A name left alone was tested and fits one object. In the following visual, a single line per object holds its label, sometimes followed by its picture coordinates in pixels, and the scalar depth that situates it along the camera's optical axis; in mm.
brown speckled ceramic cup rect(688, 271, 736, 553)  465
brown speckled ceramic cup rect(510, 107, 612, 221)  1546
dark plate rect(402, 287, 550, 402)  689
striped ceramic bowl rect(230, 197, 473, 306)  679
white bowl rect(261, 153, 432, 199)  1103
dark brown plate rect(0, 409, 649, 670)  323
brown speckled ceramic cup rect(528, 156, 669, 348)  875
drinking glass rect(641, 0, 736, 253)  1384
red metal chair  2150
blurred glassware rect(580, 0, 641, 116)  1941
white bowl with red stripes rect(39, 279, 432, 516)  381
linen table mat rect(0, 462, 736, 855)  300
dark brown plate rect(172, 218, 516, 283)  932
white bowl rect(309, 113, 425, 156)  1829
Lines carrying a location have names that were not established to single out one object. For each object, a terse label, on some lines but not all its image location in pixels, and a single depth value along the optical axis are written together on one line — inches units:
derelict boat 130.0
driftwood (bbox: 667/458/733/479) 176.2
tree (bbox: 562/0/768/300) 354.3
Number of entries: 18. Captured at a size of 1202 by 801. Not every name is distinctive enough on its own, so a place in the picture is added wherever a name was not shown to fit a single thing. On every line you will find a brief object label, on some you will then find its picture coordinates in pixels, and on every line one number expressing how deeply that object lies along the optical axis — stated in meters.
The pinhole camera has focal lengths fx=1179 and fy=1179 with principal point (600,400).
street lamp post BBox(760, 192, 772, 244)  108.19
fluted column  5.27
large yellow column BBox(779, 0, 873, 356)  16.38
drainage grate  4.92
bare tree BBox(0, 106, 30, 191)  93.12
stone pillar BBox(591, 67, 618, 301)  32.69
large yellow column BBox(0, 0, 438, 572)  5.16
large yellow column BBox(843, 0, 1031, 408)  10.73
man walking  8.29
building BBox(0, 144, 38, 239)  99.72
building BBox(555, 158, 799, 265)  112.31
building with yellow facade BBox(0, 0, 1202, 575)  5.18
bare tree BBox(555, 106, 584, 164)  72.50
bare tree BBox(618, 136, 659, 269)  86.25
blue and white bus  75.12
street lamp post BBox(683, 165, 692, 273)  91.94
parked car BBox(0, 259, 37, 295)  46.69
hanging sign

-- -- --

_Problem statement:_
A word-for-word copy of all the material is the required answer.

_Reply to the exercise:_
A name left alone was tested and fits one object. In the following visual, a single line per object holds its label, sometimes followed by its picture coordinates in pixels, and the scalar depth that situates it along the camera's optical axis; in mm.
brown speckled ceramic cup rect(688, 271, 736, 553)  465
brown speckled ceramic cup rect(510, 107, 612, 221)  1546
dark plate rect(402, 287, 550, 402)  689
striped ceramic bowl rect(230, 197, 473, 306)  679
white bowl rect(261, 153, 432, 199)  1103
dark brown plate rect(0, 409, 649, 670)  323
brown speckled ceramic cup rect(528, 156, 669, 348)  875
drinking glass rect(641, 0, 736, 253)  1384
red metal chair  2150
blurred glassware rect(580, 0, 641, 116)  1941
white bowl with red stripes rect(39, 279, 432, 516)  381
linen table mat rect(0, 462, 736, 855)  300
dark brown plate rect(172, 218, 516, 283)  932
white bowl rect(309, 113, 425, 156)  1829
Lines carrying a location have names that were not established to single out one object. For each object, a terse label, on some lines but not all its image location in pixels, and a single depth value along the optical axis are written together on one line — inches units:
derelict boat 130.0
driftwood (bbox: 667/458/733/479) 176.2
tree (bbox: 562/0/768/300) 354.3
Number of entries: 18. Captured at a size of 1202 by 801. Not every name is distinctive enough on its own, so a place in the picture is added wherever a name was not shown to fit a single thing. On every line you will find a brief object label, on some you will then find its picture coordinates in pixels, and on every line one number expressing how deeply that object lies along the optical axis — stated in meters.
The pinhole camera has focal lengths fx=1179 and fy=1179 with principal point (600,400).
street lamp post BBox(760, 192, 772, 244)  108.19
fluted column  5.27
large yellow column BBox(779, 0, 873, 356)  16.38
drainage grate  4.92
bare tree BBox(0, 106, 30, 191)  93.12
stone pillar BBox(591, 67, 618, 301)  32.69
large yellow column BBox(0, 0, 438, 572)  5.16
large yellow column BBox(843, 0, 1031, 408)  10.73
man walking  8.29
building BBox(0, 144, 38, 239)  99.72
building BBox(555, 158, 799, 265)  112.31
building with yellow facade BBox(0, 0, 1202, 575)  5.18
bare tree BBox(555, 106, 584, 164)  72.50
bare tree BBox(618, 136, 659, 269)  86.25
blue and white bus  75.12
street lamp post BBox(683, 165, 692, 273)  91.94
parked car BBox(0, 259, 37, 295)  46.69
hanging sign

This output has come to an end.